• _RAW DATA_:
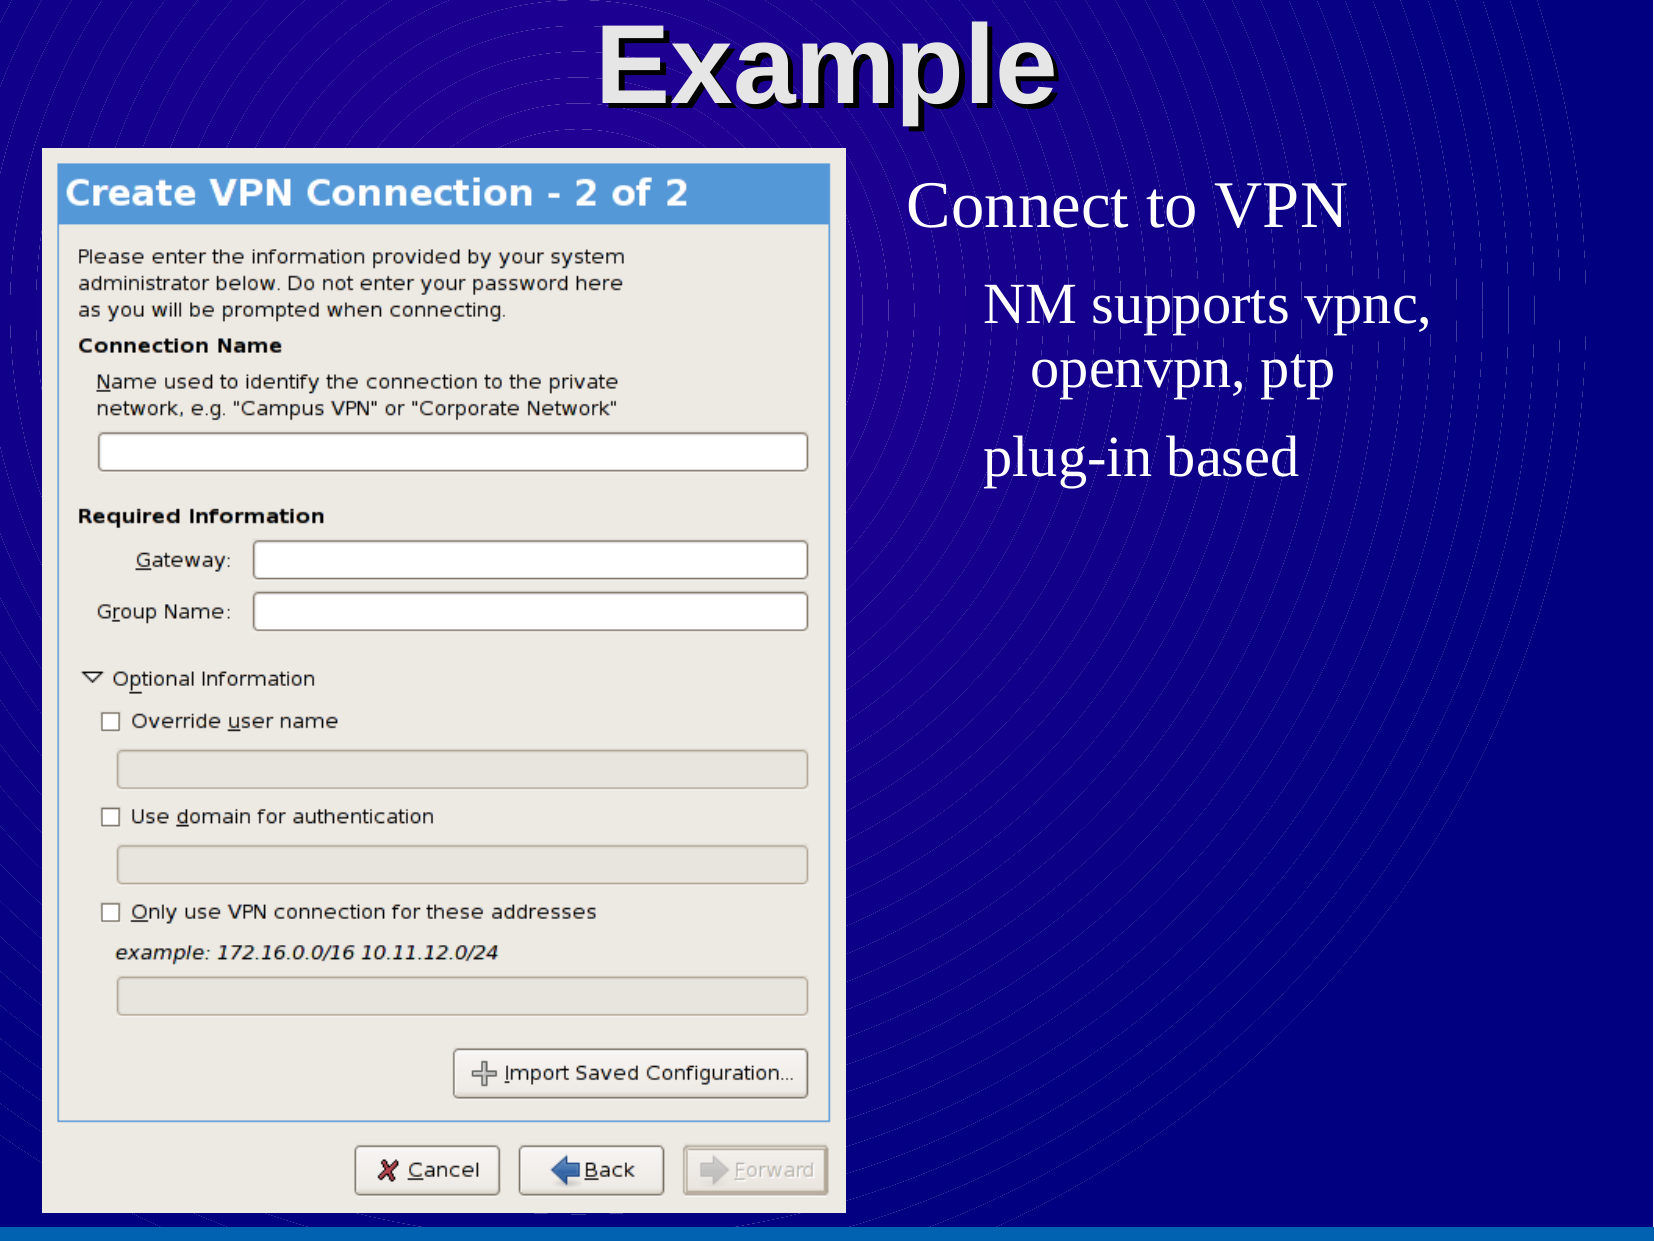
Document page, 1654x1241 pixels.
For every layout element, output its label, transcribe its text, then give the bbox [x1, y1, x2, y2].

picture [42, 148, 846, 1213]
list Connect to VPN NM supports vpnc, openvpn, ptp plug-in based [889, 167, 1538, 636]
title Example [121, 0, 1533, 169]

• _WRITTEN INSTRUCTION_:
Copy every line of text in the entries word for word, leaving out the pictures.

• _WRITTEN ANSWER_:
Document page, 1654x1241 pixels.
For every layout element, output its label, transcribe its text, then give the bbox [x1, y1, x2, y2].

picture [42, 148, 846, 1213]
list Connect to VPN NM supports vpnc, openvpn, ptp plug-in based [889, 167, 1538, 636]
title Example [121, 0, 1533, 169]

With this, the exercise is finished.